(DATA IN THIS EXERCISE Opens)

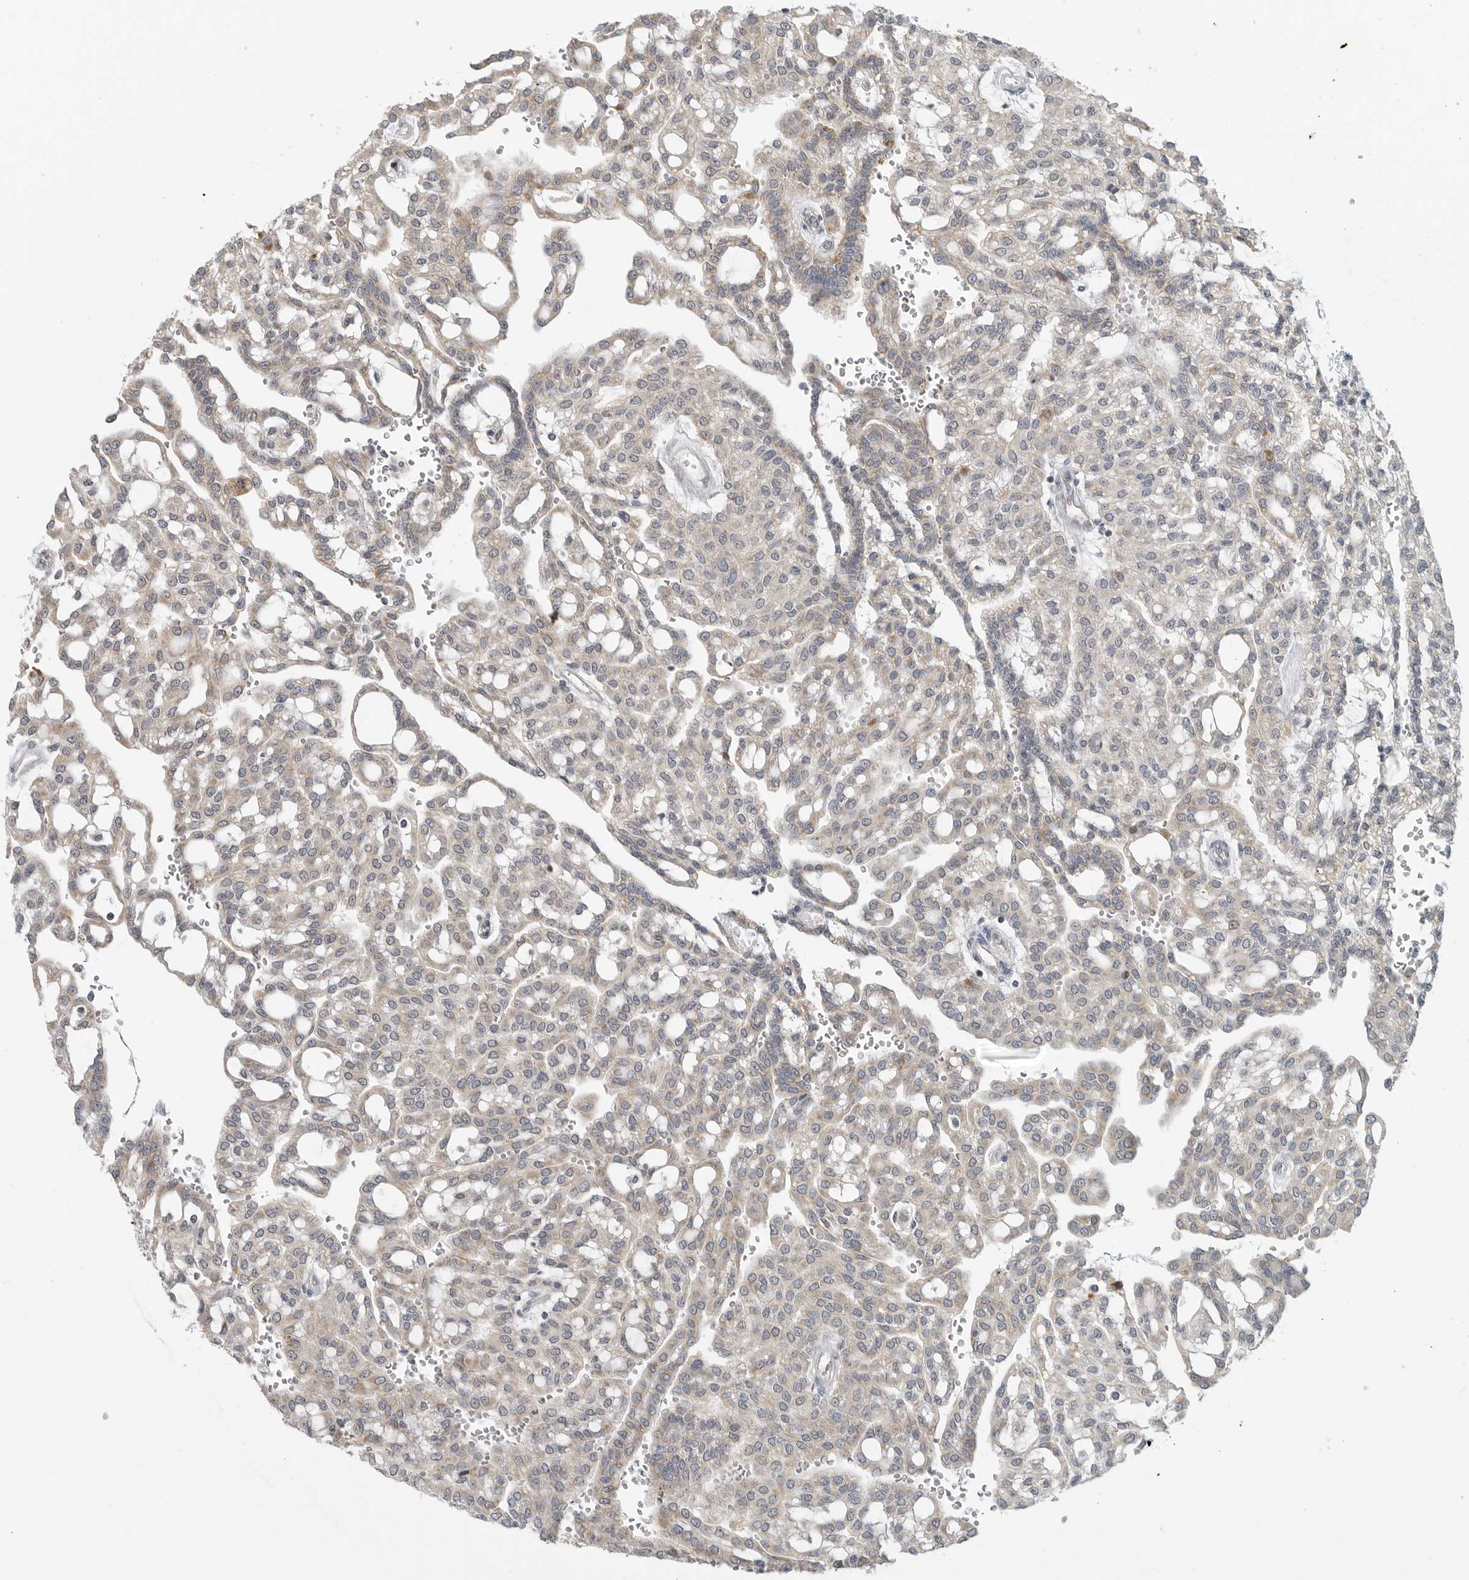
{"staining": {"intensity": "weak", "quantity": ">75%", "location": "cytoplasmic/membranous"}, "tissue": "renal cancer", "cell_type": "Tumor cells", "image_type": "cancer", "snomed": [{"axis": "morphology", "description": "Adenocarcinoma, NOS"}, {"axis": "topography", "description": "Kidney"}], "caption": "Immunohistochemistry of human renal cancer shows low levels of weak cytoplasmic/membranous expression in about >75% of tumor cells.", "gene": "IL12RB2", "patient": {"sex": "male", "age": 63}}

(DATA IN THIS EXERCISE Closes)
(DATA IN THIS EXERCISE Opens)

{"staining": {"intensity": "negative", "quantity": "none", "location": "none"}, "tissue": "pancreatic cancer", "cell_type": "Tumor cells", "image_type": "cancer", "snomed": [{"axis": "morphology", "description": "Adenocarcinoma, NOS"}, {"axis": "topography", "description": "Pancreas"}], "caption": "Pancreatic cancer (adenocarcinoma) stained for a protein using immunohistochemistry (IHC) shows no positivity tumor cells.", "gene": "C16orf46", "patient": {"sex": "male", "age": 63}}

(DATA IN THIS EXERCISE Closes)
(DATA IN THIS EXERCISE Opens)

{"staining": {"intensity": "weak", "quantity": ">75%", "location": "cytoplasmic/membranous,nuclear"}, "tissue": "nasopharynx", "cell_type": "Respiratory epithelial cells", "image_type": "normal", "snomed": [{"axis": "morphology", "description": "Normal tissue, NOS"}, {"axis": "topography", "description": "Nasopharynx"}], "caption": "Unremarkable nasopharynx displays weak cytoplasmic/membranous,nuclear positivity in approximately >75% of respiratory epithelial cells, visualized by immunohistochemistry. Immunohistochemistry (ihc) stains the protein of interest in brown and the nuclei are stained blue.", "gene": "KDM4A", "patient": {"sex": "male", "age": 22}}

(DATA IN THIS EXERCISE Closes)

### WHAT IS NEEDED
Gather and copy every line of the data in which the string "tumor" is found.

### RESPONSE
{"staining": {"intensity": "weak", "quantity": ">75%", "location": "cytoplasmic/membranous"}, "tissue": "renal cancer", "cell_type": "Tumor cells", "image_type": "cancer", "snomed": [{"axis": "morphology", "description": "Adenocarcinoma, NOS"}, {"axis": "topography", "description": "Kidney"}], "caption": "Immunohistochemistry of human renal cancer shows low levels of weak cytoplasmic/membranous expression in about >75% of tumor cells.", "gene": "IL12RB2", "patient": {"sex": "male", "age": 63}}
{"staining": {"intensity": "negative", "quantity": "none", "location": "none"}, "tissue": "pancreatic cancer", "cell_type": "Tumor cells", "image_type": "cancer", "snomed": [{"axis": "morphology", "description": "Adenocarcinoma, NOS"}, {"axis": "topography", "description": "Pancreas"}], "caption": "Pancreatic cancer (adenocarcinoma) stained for a protein using immunohistochemistry (IHC) shows no positivity tumor cells.", "gene": "C16orf46", "patient": {"sex": "male", "age": 63}}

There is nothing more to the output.